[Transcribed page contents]
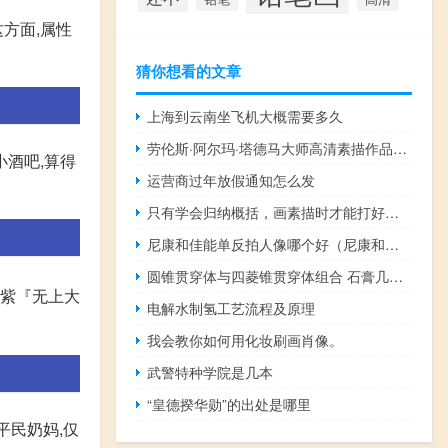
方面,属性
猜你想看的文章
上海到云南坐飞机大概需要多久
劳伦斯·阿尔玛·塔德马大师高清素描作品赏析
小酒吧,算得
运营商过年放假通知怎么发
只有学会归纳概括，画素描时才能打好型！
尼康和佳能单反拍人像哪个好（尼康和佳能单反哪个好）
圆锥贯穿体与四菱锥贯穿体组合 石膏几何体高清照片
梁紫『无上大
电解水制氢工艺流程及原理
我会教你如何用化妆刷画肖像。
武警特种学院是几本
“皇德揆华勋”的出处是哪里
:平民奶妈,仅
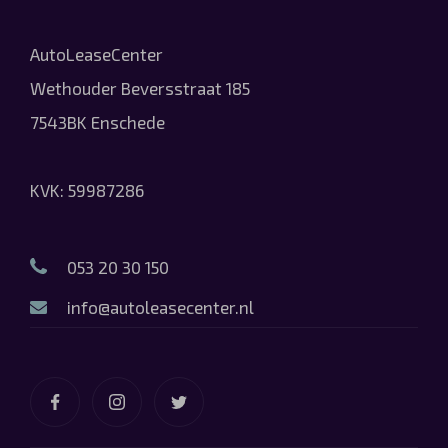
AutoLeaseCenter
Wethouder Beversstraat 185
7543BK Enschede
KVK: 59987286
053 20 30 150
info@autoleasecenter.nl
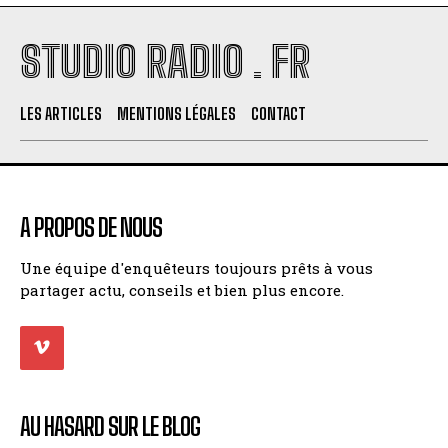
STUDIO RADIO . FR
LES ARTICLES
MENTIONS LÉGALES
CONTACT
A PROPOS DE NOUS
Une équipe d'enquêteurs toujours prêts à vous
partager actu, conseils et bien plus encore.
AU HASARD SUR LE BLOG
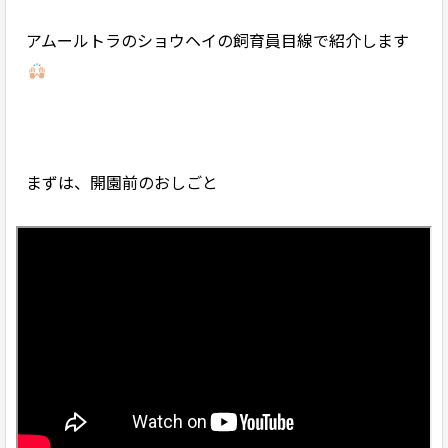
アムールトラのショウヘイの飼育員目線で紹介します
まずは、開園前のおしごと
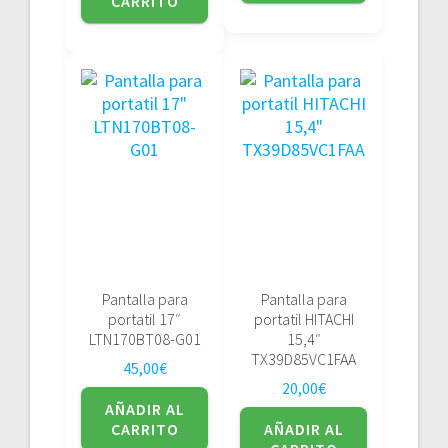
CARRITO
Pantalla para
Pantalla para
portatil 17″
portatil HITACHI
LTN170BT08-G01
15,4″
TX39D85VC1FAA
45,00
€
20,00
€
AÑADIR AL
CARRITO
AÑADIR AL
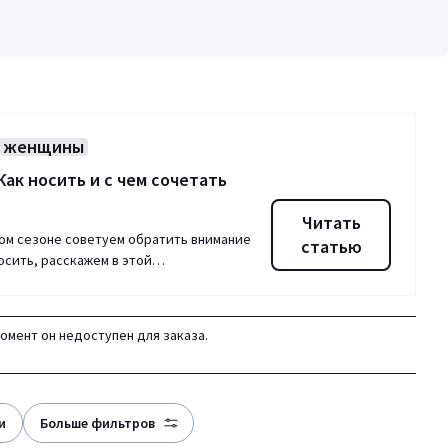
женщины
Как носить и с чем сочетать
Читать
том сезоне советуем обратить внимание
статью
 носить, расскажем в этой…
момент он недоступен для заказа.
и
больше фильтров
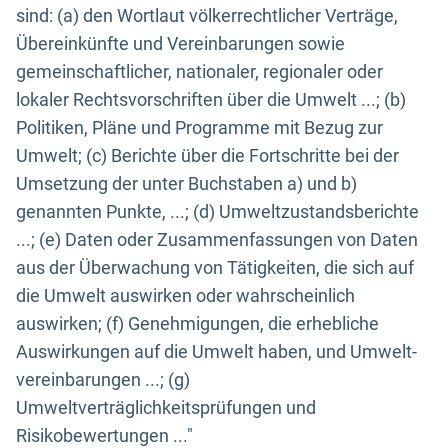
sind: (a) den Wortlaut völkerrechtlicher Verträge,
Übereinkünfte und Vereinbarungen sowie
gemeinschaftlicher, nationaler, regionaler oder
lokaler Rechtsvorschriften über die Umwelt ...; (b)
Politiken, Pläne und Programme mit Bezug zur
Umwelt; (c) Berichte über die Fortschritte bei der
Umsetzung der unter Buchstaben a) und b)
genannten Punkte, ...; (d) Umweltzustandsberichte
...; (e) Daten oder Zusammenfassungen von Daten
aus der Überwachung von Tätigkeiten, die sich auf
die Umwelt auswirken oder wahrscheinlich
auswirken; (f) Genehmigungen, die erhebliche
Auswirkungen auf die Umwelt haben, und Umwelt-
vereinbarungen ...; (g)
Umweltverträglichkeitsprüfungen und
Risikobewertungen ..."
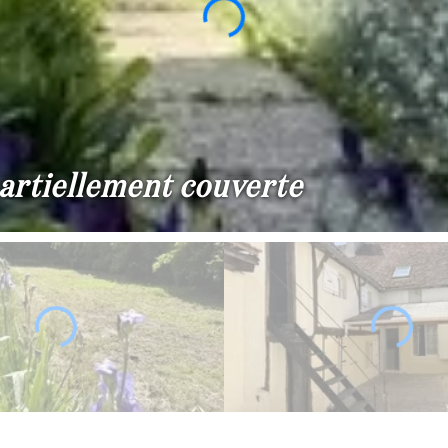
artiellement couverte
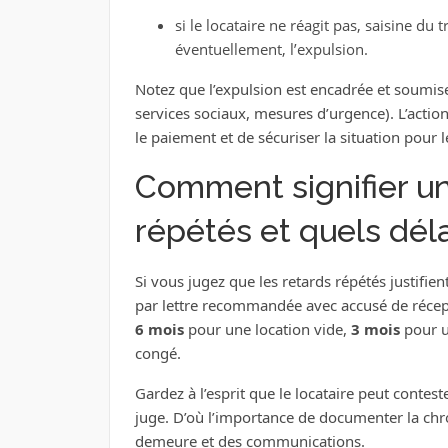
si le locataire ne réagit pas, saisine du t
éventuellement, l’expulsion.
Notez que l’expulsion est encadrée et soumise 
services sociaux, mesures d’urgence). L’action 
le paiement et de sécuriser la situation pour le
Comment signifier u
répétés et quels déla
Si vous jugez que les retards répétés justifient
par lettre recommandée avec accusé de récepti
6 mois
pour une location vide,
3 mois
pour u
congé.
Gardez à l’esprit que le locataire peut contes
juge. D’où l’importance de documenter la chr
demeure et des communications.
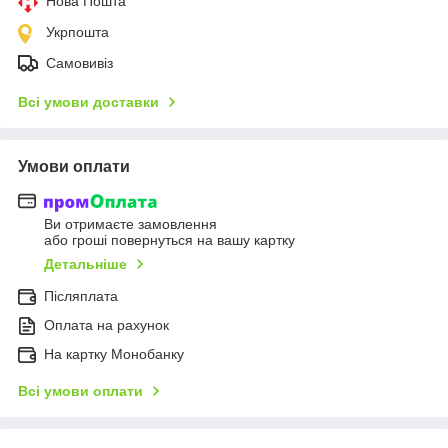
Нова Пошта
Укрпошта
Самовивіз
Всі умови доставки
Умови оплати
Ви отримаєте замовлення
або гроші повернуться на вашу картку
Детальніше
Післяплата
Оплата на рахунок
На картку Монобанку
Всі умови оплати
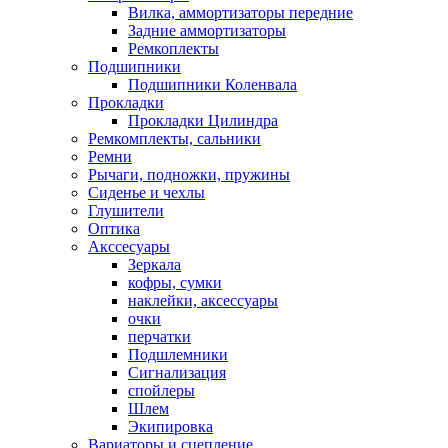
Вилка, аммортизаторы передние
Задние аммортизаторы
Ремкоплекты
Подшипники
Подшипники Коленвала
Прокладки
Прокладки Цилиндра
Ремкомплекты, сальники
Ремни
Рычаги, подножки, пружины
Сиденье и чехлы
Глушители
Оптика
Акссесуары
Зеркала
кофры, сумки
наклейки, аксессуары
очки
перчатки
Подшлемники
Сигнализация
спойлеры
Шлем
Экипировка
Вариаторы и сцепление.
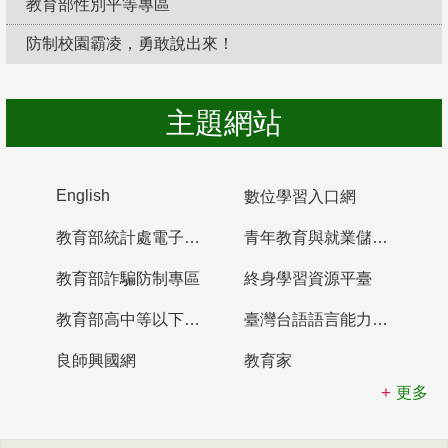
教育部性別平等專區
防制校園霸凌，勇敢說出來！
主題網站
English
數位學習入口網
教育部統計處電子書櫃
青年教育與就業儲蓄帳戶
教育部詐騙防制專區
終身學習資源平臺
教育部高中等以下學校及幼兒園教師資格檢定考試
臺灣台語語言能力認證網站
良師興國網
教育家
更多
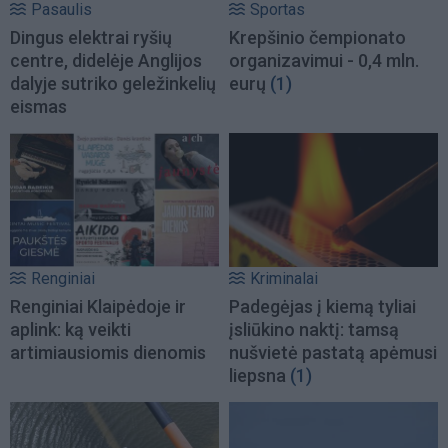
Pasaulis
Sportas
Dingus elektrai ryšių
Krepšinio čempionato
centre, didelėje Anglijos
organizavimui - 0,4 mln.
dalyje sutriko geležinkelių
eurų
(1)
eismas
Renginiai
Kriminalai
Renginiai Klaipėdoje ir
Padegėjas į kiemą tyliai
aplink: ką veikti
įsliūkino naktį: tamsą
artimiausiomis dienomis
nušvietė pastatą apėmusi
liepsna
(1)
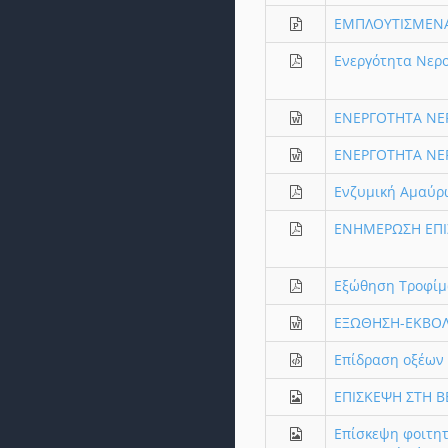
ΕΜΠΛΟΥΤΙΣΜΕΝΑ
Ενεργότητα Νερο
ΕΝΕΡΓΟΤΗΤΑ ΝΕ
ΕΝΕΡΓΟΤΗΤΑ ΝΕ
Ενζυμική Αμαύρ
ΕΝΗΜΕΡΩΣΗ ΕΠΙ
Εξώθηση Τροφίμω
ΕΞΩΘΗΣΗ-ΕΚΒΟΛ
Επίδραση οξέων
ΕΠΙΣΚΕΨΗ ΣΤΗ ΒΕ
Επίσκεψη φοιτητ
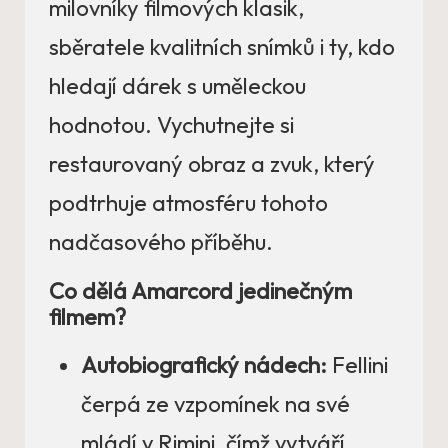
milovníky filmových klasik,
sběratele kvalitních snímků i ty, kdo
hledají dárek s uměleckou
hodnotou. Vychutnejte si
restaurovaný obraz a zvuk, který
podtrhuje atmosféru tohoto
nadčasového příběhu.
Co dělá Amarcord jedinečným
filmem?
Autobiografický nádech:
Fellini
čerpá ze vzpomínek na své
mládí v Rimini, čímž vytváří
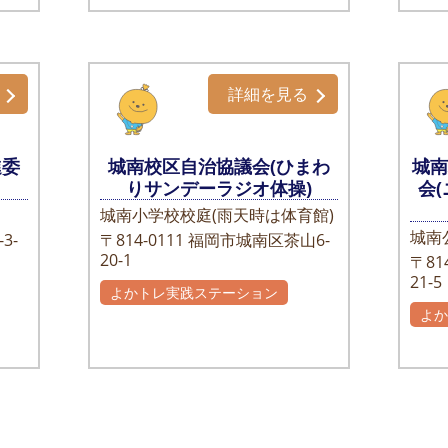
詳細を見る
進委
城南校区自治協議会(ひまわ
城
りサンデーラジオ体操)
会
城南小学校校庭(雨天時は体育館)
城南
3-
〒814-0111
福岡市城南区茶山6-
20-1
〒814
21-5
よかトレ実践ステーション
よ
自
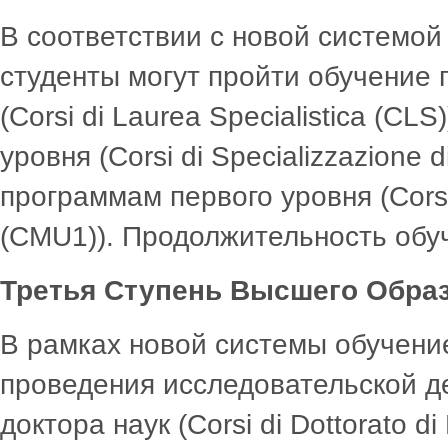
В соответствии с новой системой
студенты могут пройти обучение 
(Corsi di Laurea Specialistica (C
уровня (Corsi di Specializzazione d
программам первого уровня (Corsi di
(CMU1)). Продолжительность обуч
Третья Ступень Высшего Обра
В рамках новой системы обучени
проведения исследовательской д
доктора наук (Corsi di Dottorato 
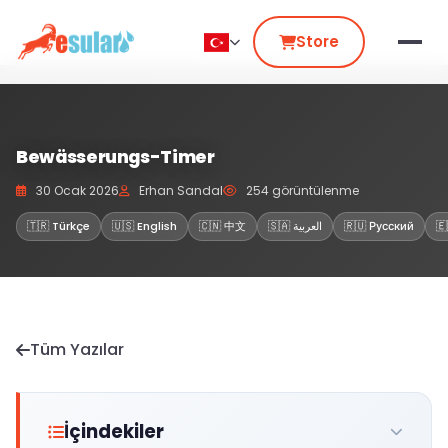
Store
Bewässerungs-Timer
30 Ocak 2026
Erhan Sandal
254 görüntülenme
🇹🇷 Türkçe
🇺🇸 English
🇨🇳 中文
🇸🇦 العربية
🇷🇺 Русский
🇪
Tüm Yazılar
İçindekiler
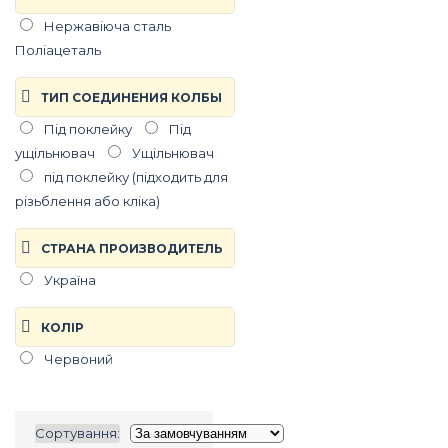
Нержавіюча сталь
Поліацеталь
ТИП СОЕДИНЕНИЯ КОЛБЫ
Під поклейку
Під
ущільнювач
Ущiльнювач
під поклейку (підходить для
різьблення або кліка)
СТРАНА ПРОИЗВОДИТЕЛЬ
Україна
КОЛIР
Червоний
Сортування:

Requirement: Please return a copy of each line in the entries that has the string "новой".

Task solution:
В соответствии с новой системой
В рамках новой системы обучени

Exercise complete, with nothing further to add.